* [Complete the following]:
1) Do these statements agree with the Data Intelligence tutorial? For each, answer yes or no and quote the deciding words from the text. (a) The output port of the Workflow Trigger connects to the input port of the Spark Data Transform operator. (b) Double-clicking the Spark Data Transform operator opens the Modeler. (c) Any kind of operator can be added to a Spark Data Transform task.
2) Turn the paragraph of the Data Intelligence tutorial that begins "Please note here" into a list of the abbreviations and what each one stands for.

[[ Page extract open ]]

Skip to Content

Create Workflow (part 2), Aggregate Data With Data Transform in SAP Data Intelligence, Trial Edition

Build a pipeline to aggregate device data using SAP Data Intelligence, trial edition.
You will learn
  • Build more complicated Data Transform
  • Aggregate file on certain condition
  • Minimum/Maximum data on certain condition
  • Store the result of the aggregation in a cloud file
roy-zhongRoy ZhongJune 4, 2020
Created by
anishgupta85
October 19, 2018
Contributors
anishgupta85
roy-zhong

Please note here in this tutorial GCP refers to Google Cloud platform and AWS refers to Amazon Web Services and Azure refers to Microsoft Azure.

  • Step 1

    You are logged as a system user to a default tenant and are at the Application Launchpad page.

    1. Go to Modeler.

      Launchpad
    2. Create a new graph.

    3. Add Workflow Trigger operator and Spark Data Transform operator to the graph by drag and drop.

    4. Now connect the output port of the Workflow Trigger to the input port of the Spark Data Transform operator.

      Add Operators and connect them
    5. Double click on the Spark Data Transform operator and it will open the Editor. Here you have to model your workflow task by creating data sources and targets along with transformation operators.

    Log in to complete tutorial
  • Step 2
    1. From the Nodes menu on the left, drag and drop a Data Source to the editor. As this is a Spark Data Transform task, only Nodes can be added to the task.

[[ Page extract closed ]]
[[ Data records open ]]

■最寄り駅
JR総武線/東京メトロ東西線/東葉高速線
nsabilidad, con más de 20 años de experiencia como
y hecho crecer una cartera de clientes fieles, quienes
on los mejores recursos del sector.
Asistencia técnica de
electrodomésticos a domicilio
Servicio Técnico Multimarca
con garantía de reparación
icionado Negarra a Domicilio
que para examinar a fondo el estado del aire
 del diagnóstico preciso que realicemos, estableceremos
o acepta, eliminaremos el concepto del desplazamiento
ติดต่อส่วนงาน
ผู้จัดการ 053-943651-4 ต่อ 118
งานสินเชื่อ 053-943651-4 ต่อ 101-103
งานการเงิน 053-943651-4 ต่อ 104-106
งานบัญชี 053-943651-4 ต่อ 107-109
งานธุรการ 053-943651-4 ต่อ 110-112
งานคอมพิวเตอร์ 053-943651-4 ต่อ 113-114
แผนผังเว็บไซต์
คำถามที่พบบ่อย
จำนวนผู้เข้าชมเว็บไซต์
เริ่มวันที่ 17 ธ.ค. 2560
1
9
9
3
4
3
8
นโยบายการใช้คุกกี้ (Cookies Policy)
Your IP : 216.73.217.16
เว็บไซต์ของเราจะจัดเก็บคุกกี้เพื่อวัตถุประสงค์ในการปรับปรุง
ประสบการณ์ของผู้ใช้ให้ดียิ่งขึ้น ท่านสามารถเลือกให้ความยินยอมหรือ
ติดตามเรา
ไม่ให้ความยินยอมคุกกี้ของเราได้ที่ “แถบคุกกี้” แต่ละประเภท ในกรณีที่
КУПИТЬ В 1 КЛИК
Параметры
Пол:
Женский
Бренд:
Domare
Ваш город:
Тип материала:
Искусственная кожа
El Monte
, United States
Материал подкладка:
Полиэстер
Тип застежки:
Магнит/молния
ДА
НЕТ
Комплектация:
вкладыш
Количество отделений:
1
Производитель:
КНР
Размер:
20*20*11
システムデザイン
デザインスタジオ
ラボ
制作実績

[[ Data records closed ]]

* [Answers given]:
1)
(a) Yes: "Now connect the output port of the Workflow Trigger to the input port of the Spark Data Transform operator."
(b) No: "Double click on the Spark Data Transform operator and it will open the Editor."
(c) No: "As this is a Spark Data Transform task, only Nodes can be added to the task."

2)
In this tutorial:
- GCP: Google Cloud platform
- AWS: Amazon Web Services
- Azure: Microsoft Azure